Uglies

by Scott Westerfeld
Reviewed date: 2011 May 16
448 pages
cover art

Tally Youngblood is counting down the days to her sixteenth birthday, when she will get the operation to make her pretty. All her friends have already become pretty, so Tally has a few months to spend making juvenile mischief before she grows up. But her world is upset when she meets a new friend. Shay is another young ugly like Tally, except that Shay doesn't want to become pretty. Shay wants to join the Smoke, a community of uglies who live outside the city and never submit to the pretty operation.

Tally wants nothing to do with the Smoke--she wants to be pretty. But when Shay runs off to the Smoke, Tally is introduced to the darker side of her city. She is picked up the Special Circumstances, where she is informed that unless she leads them to the Smoke, she will never be pretty. So Tally takes off into the wilderness to follow Shay.

When Tally finds the Smoke--or rather, when they find her--she finds a whole new perspective on life. The hard, physical labor of living off the land is a shock, but she soon learns an even more shocking truth: the pretty operation not only transforms a person's looks, but also transforms their brains. Pretties are mentally lobotomized by microscopic brain lesions introduced during the surgery; it makes them docile and controllable. Tally decides that she'd rather be ugly forever than submit to the pretty operation. (It also helps that she meets a cute boy and falls in love.)

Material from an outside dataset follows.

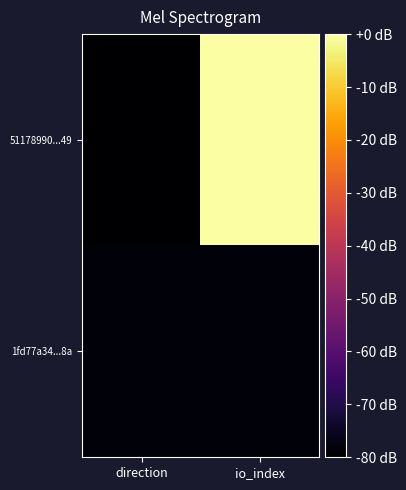

What is the difference between the highest and lowest values at io_index?

78.5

But alas, Special Circumstances shows up and arrests everyone at the Smoke. Only Tally and David (her cute boyfriend) escape. Tally and David engineer a brilliant rescue operation and get some of their people out of Special Operation's jail, but the future looks bleak.

There is one glimmer of hope: a scientist discovers a way to potentially reverse the mental effects of the pretty operation. But she needs a willing subject to test the new drug. Tally volunteers. She will become pretty, then take the drug to reverse the mental effects. In the closing scene of the book, Tally walks into New Pretty Town and surrenders willingly to the operation.

Overall, it's a decent book. It's definitely written for a teenage audience--particularly teenage girls--but it's a genuine, for-real science fiction story. I recommend it for kids. Not so much for adults, though.